Ces compressions de personnel devraient représenter 35.000 postes environ et elles résulteront de licenciements et de la vente de filiales, a précisé la source. Cette année, Citigroup a déjà détruit 23.000 emplois.
Michael Hanretta, porte-parole de Citigroup, a refusé de commenter cette information. Dans une note, Vikram Pandit a indiqué qu'une assemblée extraordinaire destinée aux employés serait organisée lundi à 13H00 GMT lors de laquelle les projets de la banque seront évoqués.
Depuis qu'il a remplacé Charles Prince, en décembre dernier, Vikram Pandit a fait de la réduction des coûts sa priorité et a annoncé un plan de vente d'actifs représentant 400 milliards de dollars.

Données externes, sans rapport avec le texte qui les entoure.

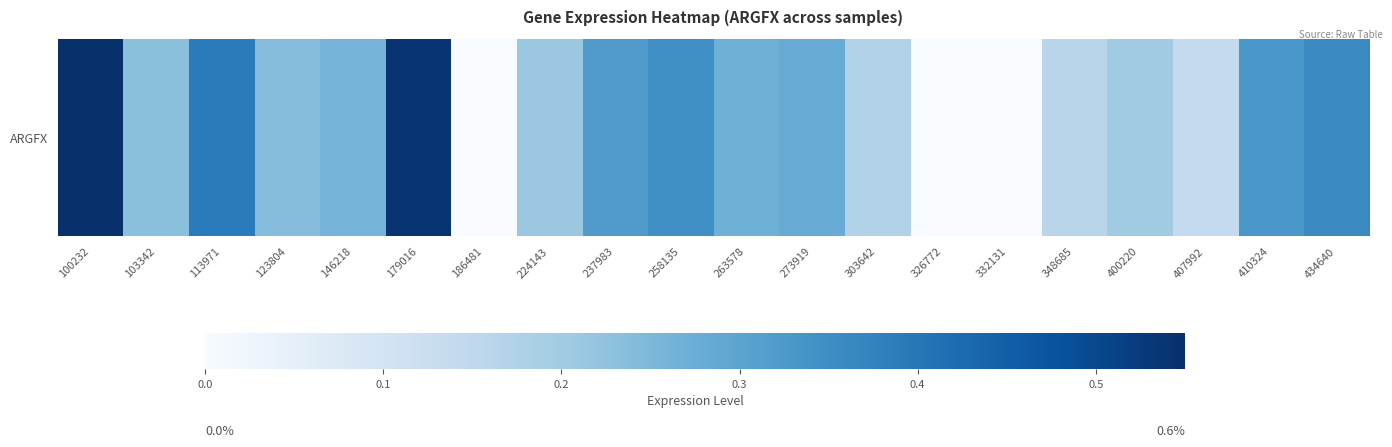

Reading right to left, list all the values displayed in this chart.

0.4	0.3	0.1	0.2	0.2	0.0	0.0	0.2	0.3	0.3	0.3	0.3	0.2	0.0	0.5	0.3	0.2	0.4	0.2	0.6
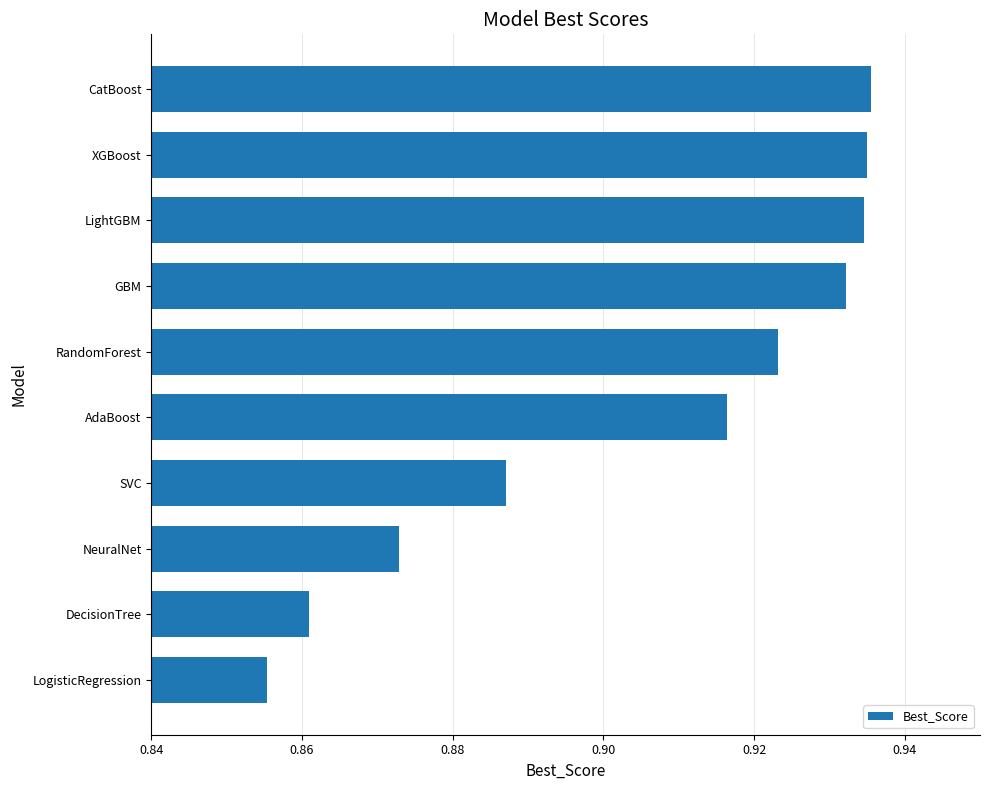

What is the change in value from LogisticRegression to LightGBM?

+0.1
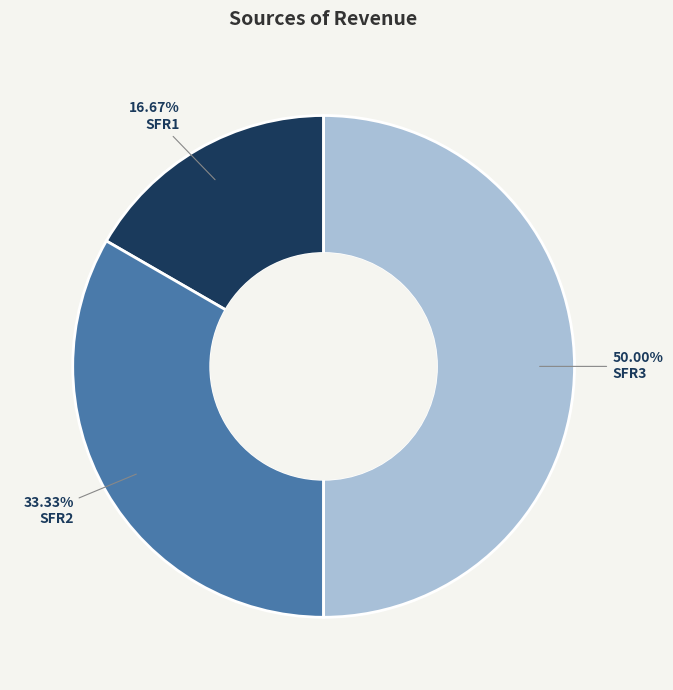

Combined, what portion of the pie is SFR1 and SFR3?

66.7%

Il fait cependant l'objet de vives critiques de la part de nombreux investisseurs qui lui reprochent de ne pas être parvenu à reconstruire de manière durable l'établissement new-yorkais.
L'action de la banque est passée sous les dix dollars, ce qui ne lui était pas arrivé depuis sa création en 1998, quand Travelers Group et Citicorp avaient fusionné.
Vendredi, l'action de Citi a toutefois terminé en hausse de 0,72% alors que le Dow Jones a chuté de plus de 4% et que l'indice américain du compartiment bancaire a reculé de 5,19%.
"La stratégie actuelle n'a pas changé depuis plus d'une dizaine d'années", commente William Smith, directeur général de Smith Asset Management.
"Je me demande combien de trimestres encore cela va-t-il pouvoir durer."